Будучи гораздо прежде научен Королем, как поступать в подобных случаях, я отвечал непринужденно:
— Имя мое Неон, по прозванию Хлопотинский, по месту рождения принадлежу я Переяславскому полку. Отец мой был шляхтич и умер в походе противу татар, матери также я лишился; а приехал в Батурин посвятить себя на службу отечеству и желал бы определиться в полк гетманский.
Получа сей ответ и расспрося о месте моего жительства, незнакомый удалился, и мы возвратились домой.
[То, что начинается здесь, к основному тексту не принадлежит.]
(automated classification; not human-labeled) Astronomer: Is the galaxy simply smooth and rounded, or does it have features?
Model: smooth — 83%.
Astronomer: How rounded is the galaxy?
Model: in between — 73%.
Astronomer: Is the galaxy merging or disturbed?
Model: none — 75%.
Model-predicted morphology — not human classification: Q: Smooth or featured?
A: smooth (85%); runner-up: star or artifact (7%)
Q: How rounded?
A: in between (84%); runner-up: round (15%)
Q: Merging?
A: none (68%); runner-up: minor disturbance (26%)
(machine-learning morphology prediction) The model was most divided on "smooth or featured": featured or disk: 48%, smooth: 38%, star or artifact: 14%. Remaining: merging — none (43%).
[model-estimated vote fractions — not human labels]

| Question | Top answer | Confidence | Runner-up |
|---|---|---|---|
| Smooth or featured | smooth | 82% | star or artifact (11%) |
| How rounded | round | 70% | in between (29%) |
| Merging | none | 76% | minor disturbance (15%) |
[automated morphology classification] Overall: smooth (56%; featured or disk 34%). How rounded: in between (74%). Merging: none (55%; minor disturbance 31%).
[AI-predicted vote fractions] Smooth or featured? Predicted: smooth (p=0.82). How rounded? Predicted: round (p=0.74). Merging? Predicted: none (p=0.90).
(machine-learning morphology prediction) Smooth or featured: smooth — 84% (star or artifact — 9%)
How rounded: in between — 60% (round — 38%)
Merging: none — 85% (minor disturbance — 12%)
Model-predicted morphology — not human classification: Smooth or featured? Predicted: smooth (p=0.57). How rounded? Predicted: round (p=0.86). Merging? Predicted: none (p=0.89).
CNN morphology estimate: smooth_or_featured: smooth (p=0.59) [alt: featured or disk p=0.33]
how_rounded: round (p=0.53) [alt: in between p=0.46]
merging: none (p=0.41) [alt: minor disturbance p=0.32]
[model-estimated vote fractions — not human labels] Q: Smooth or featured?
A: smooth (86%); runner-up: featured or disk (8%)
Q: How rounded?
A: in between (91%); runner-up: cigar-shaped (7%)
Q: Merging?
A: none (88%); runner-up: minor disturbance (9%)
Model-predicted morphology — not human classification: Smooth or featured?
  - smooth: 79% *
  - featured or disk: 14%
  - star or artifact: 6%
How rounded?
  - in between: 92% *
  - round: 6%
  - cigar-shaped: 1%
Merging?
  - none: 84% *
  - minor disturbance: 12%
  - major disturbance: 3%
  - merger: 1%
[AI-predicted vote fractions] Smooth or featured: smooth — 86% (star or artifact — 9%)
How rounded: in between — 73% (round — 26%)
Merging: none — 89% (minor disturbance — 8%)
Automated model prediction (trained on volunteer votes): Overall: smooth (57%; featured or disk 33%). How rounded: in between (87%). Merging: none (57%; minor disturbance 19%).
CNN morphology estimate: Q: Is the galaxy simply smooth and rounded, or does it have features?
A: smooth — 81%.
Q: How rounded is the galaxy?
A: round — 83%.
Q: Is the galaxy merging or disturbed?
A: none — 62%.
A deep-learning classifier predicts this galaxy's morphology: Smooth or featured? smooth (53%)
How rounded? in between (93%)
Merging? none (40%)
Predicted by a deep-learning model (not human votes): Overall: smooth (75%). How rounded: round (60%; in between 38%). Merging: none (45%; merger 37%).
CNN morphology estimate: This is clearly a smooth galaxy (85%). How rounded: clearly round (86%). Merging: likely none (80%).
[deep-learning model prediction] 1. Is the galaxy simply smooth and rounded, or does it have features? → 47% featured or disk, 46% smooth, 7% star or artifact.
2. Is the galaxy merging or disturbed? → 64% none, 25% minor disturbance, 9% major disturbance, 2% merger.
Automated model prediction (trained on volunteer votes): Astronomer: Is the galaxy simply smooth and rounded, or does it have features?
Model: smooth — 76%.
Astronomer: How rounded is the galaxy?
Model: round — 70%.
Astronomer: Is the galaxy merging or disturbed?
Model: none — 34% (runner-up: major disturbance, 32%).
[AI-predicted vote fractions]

На другой день все принялись за работу. Неонилла, отобрав платье своей матери, атласные, бархатные и парчовые, нашла, что они, несмотря на ее беременность, гораздо широки; почему и начала переделку по своим девическим платьям. Сидя подле нее, я читал вслух патерик, Минеи-Четьи и другие церковные книги, ибо достать светских на польском языке нельзя было иначе, как покупкою на ярмарках, бывающих в Батурине два раза в году, по зиме и по лету. Король большею частию находился в саду, где помогал Ермилу и Мукону собирать остатки плодов и овощей и учил обоих, как сохранить оные без вреда до новых. Так прошло время в продолжение всей недели, и в воскресный день я и Неонилла в сопровождении по-прежнему Ермила и Мукона отправились в церковь. По совету Короля я и жена моя оделись гораздо простее противу прежнего. Гетман также был во храме в одеянии, мало чем отличающем его от высоких сановников. Он заметил меня и, возвращаясь из церкви, сказал мимоходом одному из сопутствовавших войсковых старшин: «Представь ко мне сего молодого человека во дворце». Мгновенно четыре телохранителя окружили меня, и я — едва успел сказать Неонилле: «Ступай домой и жди меня» — должен был идти с ними по следам гетмана.